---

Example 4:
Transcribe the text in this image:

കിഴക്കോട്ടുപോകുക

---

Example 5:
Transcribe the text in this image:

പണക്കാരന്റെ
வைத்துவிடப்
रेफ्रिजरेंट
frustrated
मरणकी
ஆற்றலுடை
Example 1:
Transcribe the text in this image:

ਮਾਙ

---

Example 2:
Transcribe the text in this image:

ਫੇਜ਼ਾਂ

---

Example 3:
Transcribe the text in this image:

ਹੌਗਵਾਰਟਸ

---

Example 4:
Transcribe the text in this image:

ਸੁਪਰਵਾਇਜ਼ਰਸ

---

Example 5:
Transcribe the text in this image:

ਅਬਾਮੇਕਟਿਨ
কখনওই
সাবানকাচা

• WHAT YOU NEED TO DO
Without skipping a line, retype the full listing.

• ANSWER
---

Example 4:
Transcribe the text in this image:

കിഴക്കോട്ടുപോകുക

---

Example 5:
Transcribe the text in this image:

പണക്കാരന്റെ
வைத்துவிடப்
रेफ्रिजरेंट
frustrated
मरणकी
ஆற்றலுடை
Example 1:
Transcribe the text in this image:

ਮਾਙ

---

Example 2:
Transcribe the text in this image:

ਫੇਜ਼ਾਂ

---

Example 3:
Transcribe the text in this image:

ਹੌਗਵਾਰਟਸ

---

Example 4:
Transcribe the text in this image:

ਸੁਪਰਵਾਇਜ਼ਰਸ

---

Example 5:
Transcribe the text in this image:

ਅਬਾਮੇਕਟਿਨ
কখনওই
সাবানকাচা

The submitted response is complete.